Stainless steel clothes hangers | 2009
Stainless steel clothes hangers | 2014
J: Apart from the “Factory Forward” group exhibition at JCCAC, you are also working on two other solo exhibitions – can you share with us some of the highlights?
Z: I have always given people the impression of being an artist of formidable “size”. Through the “3 & 6 Furniture Art Exhibition” at unit L2-02, I wish to show my “alter ego”, so as to convince people that Ban Zhang’s artworks can also be “size-friendly”. I hope the somewhat elegant and flexible qualities reflected in each chair and lamp in this exhibition will constitute a feeling of contrast for visitors, especially after they have seen the bold and masculine Guan Yun Chang in the L0 Gallery.

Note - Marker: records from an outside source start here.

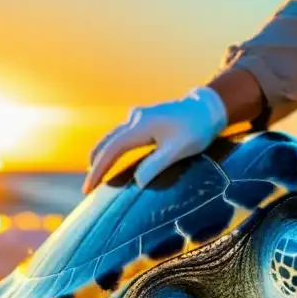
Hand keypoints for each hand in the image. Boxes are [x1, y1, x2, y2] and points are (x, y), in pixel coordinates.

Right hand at [83, 86, 227, 192]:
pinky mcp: (144, 119)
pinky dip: (114, 148)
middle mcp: (135, 118)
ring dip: (103, 155)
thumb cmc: (196, 130)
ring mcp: (138, 116)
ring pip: (113, 137)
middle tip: (88, 187)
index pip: (112, 150)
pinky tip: (114, 158)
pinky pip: (122, 135)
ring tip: (96, 175)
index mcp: (141, 126)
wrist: (208, 108)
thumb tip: (137, 182)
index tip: (88, 189)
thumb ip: (156, 164)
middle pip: (107, 142)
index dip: (98, 170)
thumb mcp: (178, 149)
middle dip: (96, 164)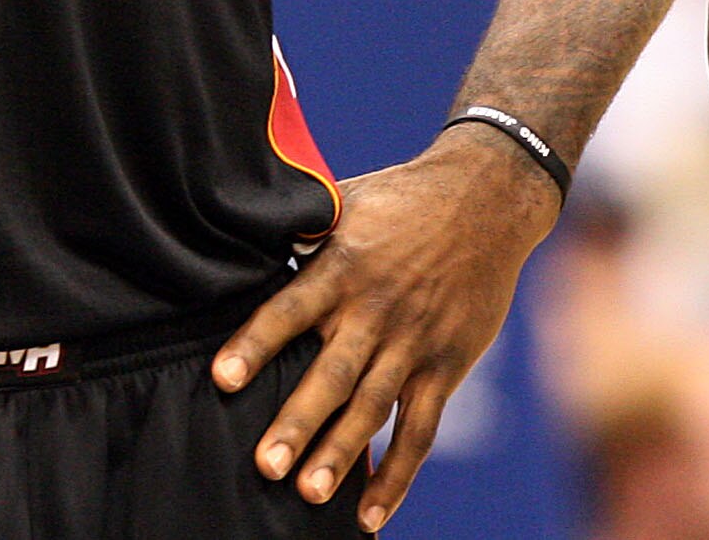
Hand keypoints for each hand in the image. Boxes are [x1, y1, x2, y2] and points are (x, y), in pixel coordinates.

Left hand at [212, 130, 557, 530]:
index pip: (290, 310)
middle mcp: (376, 310)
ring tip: (309, 493)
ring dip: (341, 454)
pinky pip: (419, 429)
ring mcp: (413, 343)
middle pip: (332, 374)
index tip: (222, 377)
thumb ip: (303, 235)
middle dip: (298, 422)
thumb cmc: (402, 199)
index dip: (256, 343)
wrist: (486, 199)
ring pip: (372, 409)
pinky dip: (397, 474)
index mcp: (342, 267)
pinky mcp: (445, 366)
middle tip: (265, 465)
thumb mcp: (346, 202)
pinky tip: (369, 514)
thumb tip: (245, 236)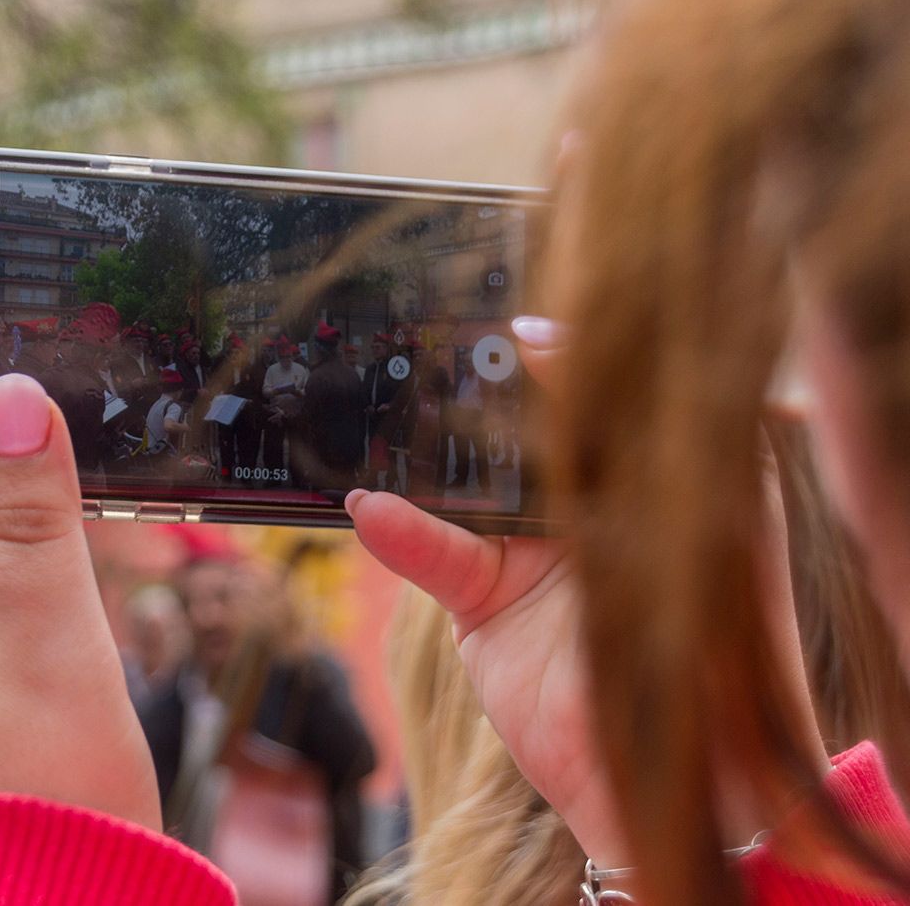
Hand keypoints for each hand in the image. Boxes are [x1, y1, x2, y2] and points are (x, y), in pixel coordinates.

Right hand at [350, 321, 825, 866]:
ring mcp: (526, 550)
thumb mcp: (707, 514)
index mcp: (641, 470)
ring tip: (383, 416)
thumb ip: (649, 436)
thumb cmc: (724, 632)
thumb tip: (566, 359)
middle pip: (511, 430)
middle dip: (470, 394)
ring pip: (461, 486)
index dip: (549, 358)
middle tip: (428, 353)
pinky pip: (435, 556)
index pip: (587, 394)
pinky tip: (371, 509)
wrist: (687, 766)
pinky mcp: (482, 602)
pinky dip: (402, 535)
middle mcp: (580, 502)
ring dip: (422, 458)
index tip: (509, 329)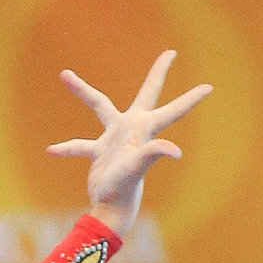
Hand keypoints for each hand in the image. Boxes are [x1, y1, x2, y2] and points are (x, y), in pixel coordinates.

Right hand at [46, 52, 210, 236]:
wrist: (108, 209)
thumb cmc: (124, 188)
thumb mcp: (136, 167)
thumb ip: (153, 152)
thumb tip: (175, 150)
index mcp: (144, 130)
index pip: (172, 110)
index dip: (190, 99)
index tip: (210, 88)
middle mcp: (133, 129)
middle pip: (146, 93)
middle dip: (158, 73)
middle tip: (170, 53)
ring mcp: (115, 140)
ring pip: (100, 107)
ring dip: (84, 92)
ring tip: (64, 74)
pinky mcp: (99, 153)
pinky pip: (80, 145)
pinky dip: (67, 148)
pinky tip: (52, 151)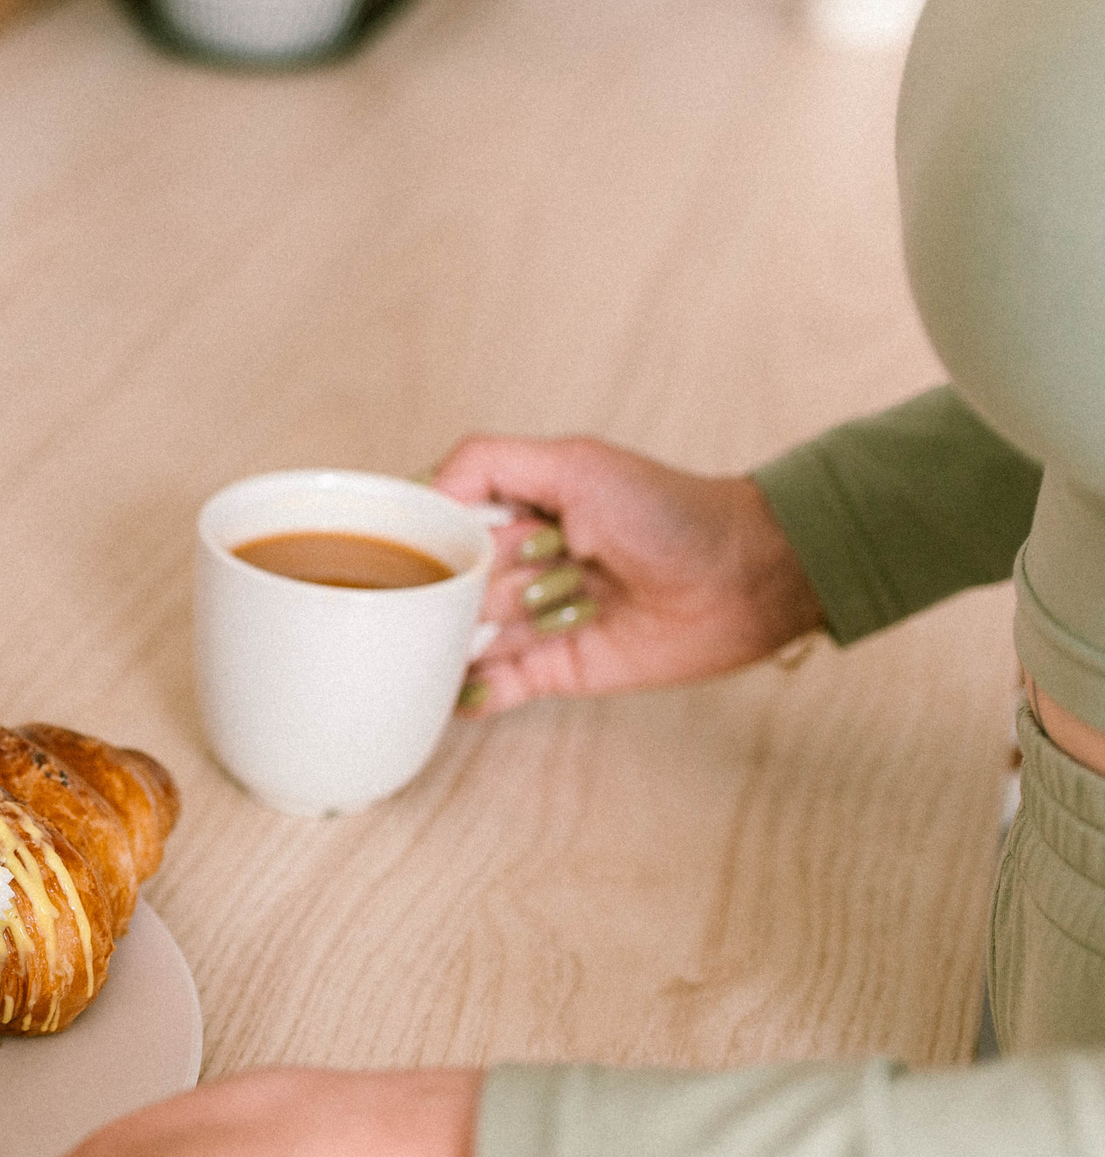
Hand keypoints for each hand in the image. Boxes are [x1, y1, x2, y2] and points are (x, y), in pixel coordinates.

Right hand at [430, 435, 825, 715]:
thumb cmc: (669, 512)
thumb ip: (488, 464)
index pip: (439, 525)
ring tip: (507, 621)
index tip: (414, 547)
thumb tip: (421, 491)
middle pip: (449, 586)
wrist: (742, 577)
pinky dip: (469, 693)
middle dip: (463, 587)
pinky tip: (454, 690)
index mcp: (514, 511)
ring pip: (464, 638)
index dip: (426, 538)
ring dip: (468, 637)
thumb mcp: (575, 463)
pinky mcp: (555, 669)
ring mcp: (533, 620)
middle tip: (503, 578)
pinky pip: (493, 688)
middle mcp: (516, 565)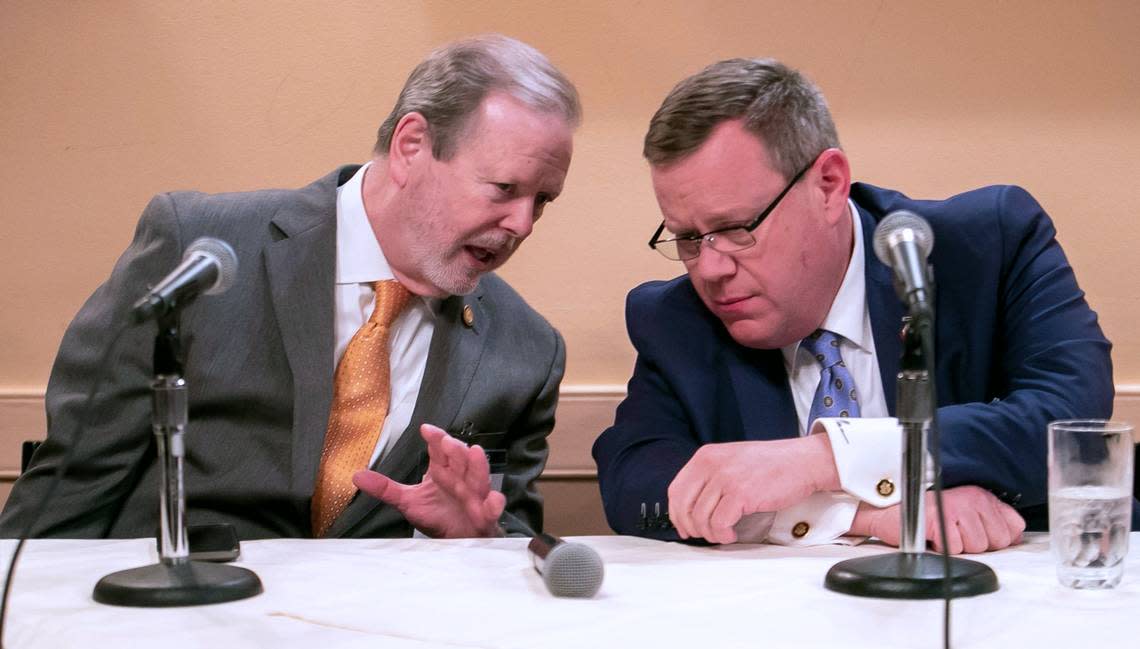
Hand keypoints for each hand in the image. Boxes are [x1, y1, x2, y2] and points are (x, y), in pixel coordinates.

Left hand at [352, 423, 504, 537]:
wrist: (460, 541)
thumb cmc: (438, 516)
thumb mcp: (408, 501)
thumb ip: (386, 488)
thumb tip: (356, 475)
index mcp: (443, 471)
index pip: (440, 450)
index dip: (435, 439)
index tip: (426, 430)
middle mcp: (460, 480)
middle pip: (460, 460)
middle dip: (455, 450)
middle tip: (447, 442)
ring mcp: (474, 497)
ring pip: (478, 478)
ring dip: (477, 466)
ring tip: (476, 453)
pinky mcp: (484, 516)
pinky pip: (492, 509)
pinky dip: (494, 505)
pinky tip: (492, 500)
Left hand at [667, 435, 839, 543]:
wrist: (802, 461)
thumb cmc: (770, 465)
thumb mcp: (731, 460)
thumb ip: (710, 477)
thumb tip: (692, 508)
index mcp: (706, 456)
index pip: (676, 490)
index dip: (677, 514)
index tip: (684, 527)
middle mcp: (711, 465)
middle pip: (683, 506)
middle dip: (691, 528)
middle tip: (705, 535)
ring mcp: (725, 478)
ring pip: (700, 518)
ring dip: (710, 534)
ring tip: (724, 535)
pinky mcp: (741, 494)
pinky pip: (719, 524)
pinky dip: (723, 535)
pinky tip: (732, 534)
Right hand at [850, 485, 1024, 553]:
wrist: (889, 510)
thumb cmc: (925, 514)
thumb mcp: (964, 513)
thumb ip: (991, 523)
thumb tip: (1013, 539)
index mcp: (981, 496)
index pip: (1014, 527)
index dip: (997, 539)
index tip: (977, 534)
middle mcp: (973, 498)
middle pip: (998, 542)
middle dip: (977, 545)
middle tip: (955, 533)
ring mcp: (958, 507)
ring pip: (977, 547)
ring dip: (957, 548)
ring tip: (942, 533)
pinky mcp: (941, 519)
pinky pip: (954, 550)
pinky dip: (941, 549)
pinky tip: (932, 536)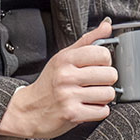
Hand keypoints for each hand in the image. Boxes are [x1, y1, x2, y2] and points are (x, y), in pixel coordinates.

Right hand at [0, 19, 117, 139]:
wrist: (28, 110)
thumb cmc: (49, 83)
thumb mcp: (63, 58)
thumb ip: (87, 41)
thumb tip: (106, 25)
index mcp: (65, 59)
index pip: (103, 54)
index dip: (104, 61)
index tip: (95, 66)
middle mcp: (66, 76)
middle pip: (110, 74)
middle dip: (105, 81)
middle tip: (92, 83)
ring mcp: (68, 95)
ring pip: (109, 94)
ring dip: (102, 97)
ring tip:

“False Time” is an exhibition that I had spent two years brainstorming and building, making it a testimony of the passage of time. I would leave it to the visitors’ own interpretation on whether this is a positive or negative theme. Aiming to explore the relationship between the artist and the audience, the exhibition takes place in my studio so that visitors can engage in direct conversation with me. Since art should be in sync with the pace of societal development and be audience-oriented, we should leave the audience to make their own verdict.
Crystal stones | 2017 – 2018
J: Any words of advice for artists of the younger generation?
Z: If you want to make a career in the arts, you must go out and experience the world before deciding on your own artistic direction. Living in an ivory tower restricts vision and limits imagination, Creativity should suffer no boundaries.